We also call on the European Commission to work with the European Parliament and the Council to take measures to support civil society organisations that promote the implementation of EU law and the fundamental values of the EU. While the example of Hungary may be the most extreme, civil society organisations are also facing restrictions on their activities, funding cuts and attacks on their reputation in other Member States. The Union should therefore take measures to support civil society organisations.
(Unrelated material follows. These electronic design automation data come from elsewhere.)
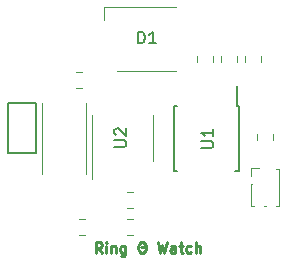
<source format=gbr>
G04 #@! TF.GenerationSoftware,KiCad,Pcbnew,(5.1.5)-3*
G04 #@! TF.CreationDate,2020-12-31T17:50:50-05:00*
G04 #@! TF.ProjectId,Ring Watch V1,52696e67-2057-4617-9463-682056312e6b,rev?*
G04 #@! TF.SameCoordinates,Original*
G04 #@! TF.FileFunction,Legend,Top*
G04 #@! TF.FilePolarity,Positive*
%FSLAX46Y46*%
G04 Gerber Fmt 4.6, Leading zero omitted, Abs format (unit mm)*
G04 Created by KiCad (PCBNEW (5.1.5)-3) date 2020-12-31 17:50:50*
%MOMM*%
%LPD*%
G04 APERTURE LIST*
%ADD10C,0.225000*%
%ADD11C,0.120000*%
%ADD12C,0.150000*%
G04 APERTURE END LIST*
D10*
X94630571Y-118771142D02*
X94330571Y-118342571D01*
X94116285Y-118771142D02*
X94116285Y-117871142D01*
X94459142Y-117871142D01*
X94544857Y-117914000D01*
X94587714Y-117956857D01*
X94630571Y-118042571D01*
X94630571Y-118171142D01*
X94587714Y-118256857D01*
X94544857Y-118299714D01*
X94459142Y-118342571D01*
X94116285Y-118342571D01*
X95016285Y-118771142D02*
X95016285Y-118171142D01*
X95016285Y-117871142D02*
X94973428Y-117914000D01*
X95016285Y-117956857D01*
X95059142Y-117914000D01*
X95016285Y-117871142D01*
X95016285Y-117956857D01*
X95444857Y-118171142D02*
X95444857Y-118771142D01*
X95444857Y-118256857D02*
X95487714Y-118214000D01*
X95573428Y-118171142D01*
X95702000Y-118171142D01*
X95787714Y-118214000D01*
X95830571Y-118299714D01*
X95830571Y-118771142D01*
X96644857Y-118171142D02*
X96644857Y-118899714D01*
X96602000Y-118985428D01*
X96559142Y-119028285D01*
X96473428Y-119071142D01*
X96344857Y-119071142D01*
X96259142Y-119028285D01*
X96644857Y-118728285D02*
X96559142Y-118771142D01*
X96387714Y-118771142D01*
X96302000Y-118728285D01*
X96259142Y-118685428D01*
X96216285Y-118599714D01*
X96216285Y-118342571D01*
X96259142Y-118256857D01*
X96302000Y-118214000D01*
X96387714Y-118171142D01*
X96559142Y-118171142D01*
X96644857Y-118214000D01*
X97930571Y-118299714D02*
X98187714Y-118299714D01*
X97973428Y-117871142D02*
X98144857Y-117871142D01*
X98230571Y-117914000D01*
X98316285Y-117999714D01*
X98359142Y-118085428D01*
X98402000Y-118214000D01*
X98402000Y-118428285D01*
X98359142Y-118556857D01*
X98316285Y-118642571D01*
X98230571Y-118728285D01*
X98144857Y-118771142D01*
X97973428Y-118771142D01*
X97887714Y-118728285D01*
X97802000Y-118642571D01*
X97759142Y-118556857D01*
X97716285Y-118428285D01*
X97716285Y-118214000D01*
X97759142Y-118085428D01*
X97802000Y-117999714D01*
X97887714Y-117914000D01*
X97973428Y-117871142D01*
X99387714Y-117871142D02*
X99602000Y-118771142D01*
X99773428Y-118128285D01*
X99944857Y-118771142D01*
X100159142Y-117871142D01*
X100887714Y-118771142D02*
X100887714Y-118299714D01*
X100844857Y-118214000D01*
X100759142Y-118171142D01*
X100587714Y-118171142D01*
X100502000Y-118214000D01*
X100887714Y-118728285D02*
X100802000Y-118771142D01*
X100587714Y-118771142D01*
X100502000Y-118728285D01*
X100459142Y-118642571D01*
X100459142Y-118556857D01*
X100502000Y-118471142D01*
X100587714Y-118428285D01*
X100802000Y-118428285D01*
X100887714Y-118385428D01*
X101187714Y-118171142D02*
X101530571Y-118171142D01*
X101316285Y-117871142D02*
X101316285Y-118642571D01*
X101359142Y-118728285D01*
X101444857Y-118771142D01*
X101530571Y-118771142D01*
X102216285Y-118728285D02*
X102130571Y-118771142D01*
X101959142Y-118771142D01*
X101873428Y-118728285D01*
X101830571Y-118685428D01*
X101787714Y-118599714D01*
X101787714Y-118342571D01*
X101830571Y-118256857D01*
X101873428Y-118214000D01*
X101959142Y-118171142D01*
X102130571Y-118171142D01*
X102216285Y-118214000D01*
X102602000Y-118771142D02*
X102602000Y-117871142D01*
X102987714Y-118771142D02*
X102987714Y-118299714D01*
X102944857Y-118214000D01*
X102859142Y-118171142D01*
X102730571Y-118171142D01*
X102644857Y-118214000D01*
X102602000Y-118256857D01*
D11*
X97289252Y-115876000D02*
X96766748Y-115876000D01*
X97289252Y-117296000D02*
X96766748Y-117296000D01*
X93234252Y-115876000D02*
X92711748Y-115876000D01*
X93234252Y-117296000D02*
X92711748Y-117296000D01*
X92971252Y-103430000D02*
X92448748Y-103430000D01*
X92971252Y-104850000D02*
X92448748Y-104850000D01*
X98953000Y-109031000D02*
X98953000Y-107081000D01*
X98953000Y-109031000D02*
X98953000Y-110981000D01*
X93833000Y-109031000D02*
X93833000Y-107081000D01*
X93833000Y-109031000D02*
X93833000Y-112481000D01*
X96757748Y-115010000D02*
X97280252Y-115010000D01*
X96757748Y-113590000D02*
X97280252Y-113590000D01*
X107256000Y-111583000D02*
X107966000Y-111583000D01*
X107256000Y-112268000D02*
X107256000Y-111583000D01*
X109360493Y-111708000D02*
X109676000Y-111708000D01*
X107256000Y-112953000D02*
X107357724Y-112953000D01*
X109676000Y-111708000D02*
X109676000Y-114828000D01*
X107256000Y-112953000D02*
X107256000Y-114828000D01*
X108360493Y-114828000D02*
X108571507Y-114828000D01*
X109360493Y-114828000D02*
X109676000Y-114828000D01*
X107256000Y-114828000D02*
X107571507Y-114828000D01*
D12*
X106260000Y-106376000D02*
X106055000Y-106376000D01*
X106260000Y-111876000D02*
X105960000Y-111876000D01*
X100750000Y-111876000D02*
X101050000Y-111876000D01*
X100750000Y-106376000D02*
X101050000Y-106376000D01*
X106260000Y-106376000D02*
X106260000Y-111876000D01*
X100750000Y-106376000D02*
X100750000Y-111876000D01*
X106055000Y-106376000D02*
X106055000Y-104626000D01*
D11*
X94838000Y-97962000D02*
X100938000Y-97962000D01*
X94838000Y-99062000D02*
X94838000Y-97962000D01*
X100938000Y-103362000D02*
X95938000Y-103362000D01*
X109168000Y-109218252D02*
X109168000Y-108695748D01*
X107748000Y-109218252D02*
X107748000Y-108695748D01*
X104088000Y-102091748D02*
X104088000Y-102614252D01*
X102668000Y-102091748D02*
X102668000Y-102614252D01*
X104700000Y-102091748D02*
X104700000Y-102614252D01*
X106120000Y-102091748D02*
X106120000Y-102614252D01*
X106732000Y-102091748D02*
X106732000Y-102614252D01*
X108152000Y-102091748D02*
X108152000Y-102614252D01*
X89580000Y-112102000D02*
X89580000Y-106102000D01*
X93300000Y-112102000D02*
X93300000Y-106102000D01*
D12*
X89084000Y-106104000D02*
X89084000Y-110304000D01*
X89084000Y-110304000D02*
X86684000Y-110304000D01*
X86684000Y-110304000D02*
X86684000Y-106104000D01*
X86684000Y-106104000D02*
X89084000Y-106104000D01*
X95718380Y-109792904D02*
X96527904Y-109792904D01*
X96623142Y-109745285D01*
X96670761Y-109697666D01*
X96718380Y-109602428D01*
X96718380Y-109411952D01*
X96670761Y-109316714D01*
X96623142Y-109269095D01*
X96527904Y-109221476D01*
X95718380Y-109221476D01*
X95813619Y-108792904D02*
X95766000Y-108745285D01*
X95718380Y-108650047D01*
X95718380Y-108411952D01*
X95766000Y-108316714D01*
X95813619Y-108269095D01*
X95908857Y-108221476D01*
X96004095Y-108221476D01*
X96146952Y-108269095D01*
X96718380Y-108840523D01*
X96718380Y-108221476D01*
X103084380Y-109887904D02*
X103893904Y-109887904D01*
X103989142Y-109840285D01*
X104036761Y-109792666D01*
X104084380Y-109697428D01*
X104084380Y-109506952D01*
X104036761Y-109411714D01*
X103989142Y-109364095D01*
X103893904Y-109316476D01*
X103084380Y-109316476D01*
X104084380Y-108316476D02*
X104084380Y-108887904D01*
X104084380Y-108602190D02*
X103084380Y-108602190D01*
X103227238Y-108697428D01*
X103322476Y-108792666D01*
X103370095Y-108887904D01*
X97712904Y-101036380D02*
X97712904Y-100036380D01*
X97951000Y-100036380D01*
X98093857Y-100084000D01*
X98189095Y-100179238D01*
X98236714Y-100274476D01*
X98284333Y-100464952D01*
X98284333Y-100607809D01*
X98236714Y-100798285D01*
X98189095Y-100893523D01*
X98093857Y-100988761D01*
X97951000Y-101036380D01*
X97712904Y-101036380D01*
X99236714Y-101036380D02*
X98665285Y-101036380D01*
X98951000Y-101036380D02*
X98951000Y-100036380D01*
X98855761Y-100179238D01*
X98760523Y-100274476D01*
X98665285Y-100322095D01*
M02*

</source>
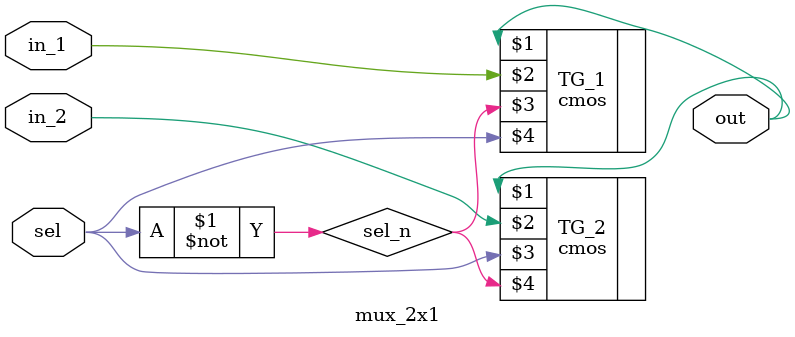
<source format=v>

module mux_2x1(
    input in_1,
    input in_2,
    input sel,
    output out
);
    wire sel_n;

    not n1(sel_n,sel);               // Not for obtaining the compliment of sel 

    cmos TG_1(out, in_1, sel_n, sel);    // Transmission Gate 1
    cmos TG_2(out, in_2, sel, sel_n);    // Transmission Gate 2


endmodule
</source>
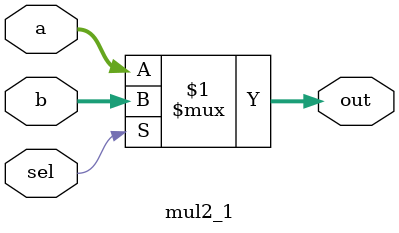
<source format=v>
module mul2_1 (
    input wire [31:0] a,b,
    input wire sel,
    output wire [31:0] out
);
assign out = sel? b : a;
    
endmodule
</source>
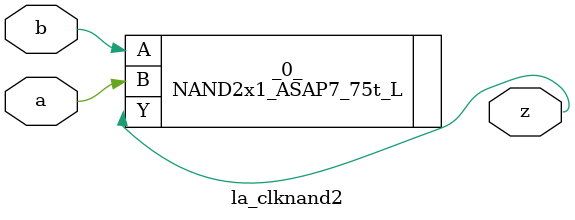
<source format=v>
/* Generated by Yosys 0.37 (git sha1 a5c7f69ed, clang 14.0.0-1ubuntu1.1 -fPIC -Os) */

module la_clknand2(a, b, z);
  input a;
  wire a;
  input b;
  wire b;
  output z;
  wire z;
  NAND2x1_ASAP7_75t_L _0_ (
    .A(b),
    .B(a),
    .Y(z)
  );
endmodule

</source>
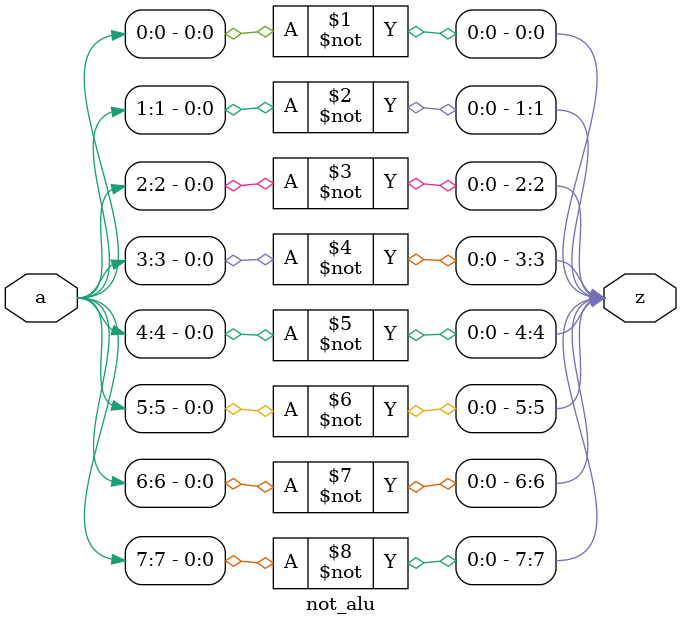
<source format=v>
`timescale 1ns / 1ps

module not_alu(a,z

    );
    input [7:0] a;
    output wire [7:0] z;
    
    not bit0(z[0],a[0]);
    not bit1(z[1],a[1]);
    not bit2(z[2],a[2]);
    not bit3(z[3],a[3]);
    not bit4(z[4],a[4]);
    not bit5(z[5],a[5]);
    not bit6(z[6],a[6]);
    not bit7(z[7],a[7]);
    
endmodule
</source>
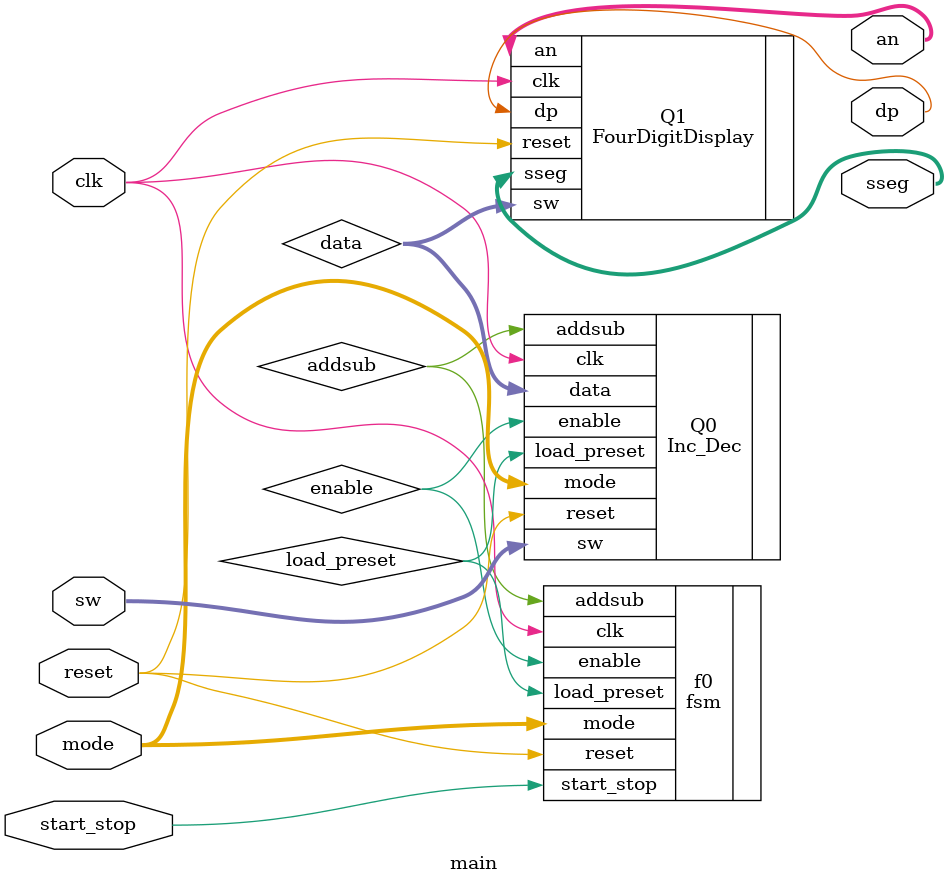
<source format=v>
`timescale 1ns / 1ps


module main( 
input clk,
input [1:0] mode, 
input [7:0] sw, 
input reset, 
input start_stop, 
output [3:0] an, 
output [6:0] sseg, 
output dp
    );    
     // fsm
    wire enable ; 
    wire addsub;
    wire load_preset;
    fsm f0 (.clk(clk), .mode(mode),. reset(reset), .start_stop(start_stop), .addsub(addsub),.enable(enable),.load_preset(load_preset));
    
    
    // inc/dec    
     wire [15:0] data;
     
     Inc_Dec Q0 (.clk(clk), .reset(reset),.enable(enable),.load_preset(load_preset), .addsub(addsub),.mode(mode), .sw(sw),.data(data));
     FourDigitDisplay Q1 ( .clk(clk), .reset(reset), .sw(data), .an(an), .sseg(sseg),.dp(dp));
    //display
endmodule





</source>
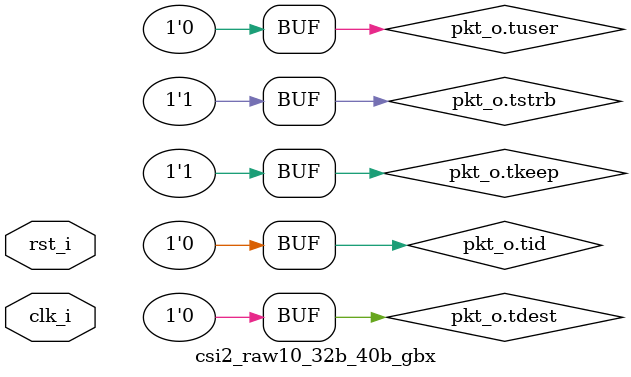
<source format=sv>
module csi2_raw10_32b_40b_gbx
(
  input                 clk_i,
  input                 rst_i,
  axi4_stream_if.slave  pkt_i,
  axi4_stream_if.master pkt_o
);

logic [31 : 0] tdata_d1;
logic [3 : 0]  tstrb_d1;

assign pkt_i.tready = pkt_o.tready;

enum logic [2 : 0] { FIRST_WORD_S,
                     SECOND_WORD_S,
                     THIRD_WORD_S,
                     FOURTH_WORD_S,
                     FITH_WORD_S } state, next_state;

always_ff @( posedge clk_i, posedge rst_i )
  if( rst_i )
    state <= FIRST_WORD_S;
  else
    state <= next_state;

always_comb
  begin
    next_state = state;
    case( state )
      FIRST_WORD_S:
        begin
          if( pkt_i.tvalid && pkt_i.tready )
            next_state = SECOND_WORD_S;
        end
      SECOND_WORD_S:
        begin
          if( pkt_i.tvalid && pkt_i.tready )
            if( pkt_i.tlast && ( pkt_i.tstrb == 4'b0001 ) )
              next_state = FIRST_WORD_S;
            else
              next_state = THIRD_WORD_S;
        end
      THIRD_WORD_S:
        begin
          if( pkt_i.tvalid && pkt_i.tready )
            if( pkt_i.tlast && ( pkt_i.tstrb <= 4'b0011 ) )
              next_state = FIRST_WORD_S;
            else
              next_state = FOURTH_WORD_S;
        end
      FOURTH_WORD_S:
        begin
          if( pkt_i.tvalid && pkt_i.tready )
            if( pkt_i.tlast && ( pkt_i.tstrb <= 4'b0111 ) )
              next_state = FIRST_WORD_S;
            else
              next_state = FITH_WORD_S;
        end
      FITH_WORD_S:
        begin
          if( pkt_i.tvalid && pkt_i.tready )
            next_state = FIRST_WORD_S;
        end
    endcase
  end

always_ff @( posedge clk_i, posedge rst_i )
  if( rst_i )
    begin
      tdata_d1  <= '0;
      tstrb_d1  <= '0;
    end
  else
    if( pkt_i.tready && pkt_i.tvalid )
      begin
        tdata_d1  <= pkt_i.tdata;
        tstrb_d1  <= pkt_i.tstrb;
      end
    
always_ff @( posedge clk_i, posedge rst_i )
  if ( rst_i )
    pkt_o.tdata <= '0;
  else
    if( pkt_i.tvalid && pkt_i.tready )
      case( state )
        FIRST_WORD_S:
          begin
            pkt_o.tdata[7 : 0]   <= pkt_i.tdata[7 : 0];
            pkt_o.tdata[15 : 8]  <= pkt_i.tdata[15 : 8];
            pkt_o.tdata[23 : 16] <= pkt_i.tdata[23 : 16];
            pkt_o.tdata[31 : 24] <= pkt_i.tdata[31 : 24];
          end
        SECOND_WORD_S:
          begin
            pkt_o.tdata[39 : 32] <= pkt_i.tdata[7 : 0];
          end
        THIRD_WORD_S:
          begin
            pkt_o.tdata[7 : 0]   <= tdata_d1[15 : 8];
            pkt_o.tdata[15 : 8]  <= tdata_d1[23 : 16];
            pkt_o.tdata[23 : 16] <= tdata_d1[31 : 24];
            pkt_o.tdata[31 : 24] <= pkt_i.tdata[7 : 0];
            pkt_o.tdata[39 : 32] <= pkt_i.tdata[15 : 8];
          end
        FOURTH_WORD_S:
          begin
            pkt_o.tdata[7 : 0]   <= tdata_d1[23 : 16];
            pkt_o.tdata[15 : 8]  <= tdata_d1[31 : 24];
            pkt_o.tdata[23 : 16] <= pkt_i.tdata[7 : 0];
            pkt_o.tdata[31 : 24] <= pkt_i.tdata[15 : 8];
            pkt_o.tdata[39 : 32] <= pkt_i.tdata[23 : 16];
          end
        FITH_WORD_S:
          begin
            pkt_o.tdata[7 : 0]   <= tdata_d1[31 : 24];
            pkt_o.tdata[15 : 8]  <= pkt_i.tdata[7 : 0];
            pkt_o.tdata[23 : 16] <= pkt_i.tdata[15 : 8];
            pkt_o.tdata[31 : 24] <= pkt_i.tdata[23 : 16];
            pkt_o.tdata[39 : 32] <= pkt_i.tdata[31 : 24];
          end
      endcase

always_ff @( posedge clk_i, posedge rst_i )
  if( rst_i )
    pkt_o.tvalid <= 1'b0;
  else
    if( state != FIRST_WORD_S )
      pkt_o.tvalid <= pkt_i.tvalid;
    else
      if( pkt_o.tready )
        pkt_o.tvalid <= 1'b0;

always_ff @( posedge clk_i, posedge rst_i )
  if( rst_i )
    pkt_o.tlast <= 1'b0;
  else
    if( pkt_i.tvalid && pkt_i.tready )
      pkt_o.tlast <= pkt_i.tlast;

/*always_ff @( posedge clk_i, posedge rst_i )
  if( rst_i )
    pkt_o.tstrb <= '1;
  else
    if( pkt_i.tvalid && pkt_i.tready && pkt_i.tlast )
      case( state )
        SECOND_WORD_S: pkt_o.tstrb <= 5'b0001;
      endcase
    else
      if( pkt_o.tready )
        pkt_o.tstrb <= '1;*/

assign pkt_o.tstrb = '1;
assign pkt_o.tkeep = pkt_o.tstrb;
assign pkt_o.tid   = '0;
assign pkt_o.tuser = '0;
assign pkt_o.tdest = '0;

endmodule

</source>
Such measures should include the creation of a fund to support civil society organisations inside the EU that promote the fundamental values of the EU. Such a fund should provide operational grants, support litigation and watchdog activities and capacity building activities.

Yours sincerely,

Balazs Denes
Executive Director
Civil Liberties Union for Europe

also on behalf of:

Stefánia Kapronczay
Executive Director
Hungarian Civil Liberties Union

Márta Pardavi
Co-Chair
Hungarian Helsinki Committee



[1] Hungarian Helsinki Committee et al., 'Timeline of governmental attacks against Hungarian civil society organisations', 7 April 2017.

[2] Prime Minister Viktor Orbán's speech at the closing event for the National Consultation, delivered 27 June 2017, Budapest, available via the website of the Hungarian government, http://www.kormany.hu/.

[3] Opening remarks of First Vice-President Frans Timmermans in the European Parliament debate on Hungary, 26 April 2017.

[4] European Parliament Resolution of 17 May 2017 on the situation in Hungary; Resolution 2162 (2017) of the Parliamentary Assembly of the Council of Europe, 27 April 2017; European Union Agency for Fundamental Rights, 'FRA expresses concern over threats to civil society and freedom of education in the EU', 10 April 2017; Council of Europe Commissioner for Human Rights, 'Human Rights Comment: The shrinking space for human rights organisations', 4 April 2017.

[5] Venice Commission, 'Hungary - Preliminary Opinion on the draft law on the transparency of organisations receiving support from abroad', CDL-PI(2017)002-e, 2 June 2017.

[6] Venice Commission, 'Hungary - Opinion on the draft Law on the transparency of organisations receiving support from abroad', CDL-AD(2017)015-e, 20 June 2017, para. 64.

[7] Council Conclusions on EU engagement with civil society in external relations, 10279/17, 19 June 2017; Council Conclusions on the roots of democracy and sustainable development: Europe's engagement with civil society in external relations, 14535/12, 15 October 2012; Commission Communication, 'The roots of democracy and sustainable development: Europe's engagement with civil society in external relations', COM(2012) 492, 12 September 2012.

[8] Case C-286/12 Commission v Hungary, EU:C:2012:687, 6 November 2012. Less than one fifth of the forcibly retired judges were reinstated, and even then not necessarily into their previously leading positions. For discussion see: Halmai, G., 'The early retirement age of the Hungarian Judges', in Fernanda, N. & Davis, B., (eds)., 'EU Law stories: Contextual and critical histories of European jurisprudence', 2017, chapter 24.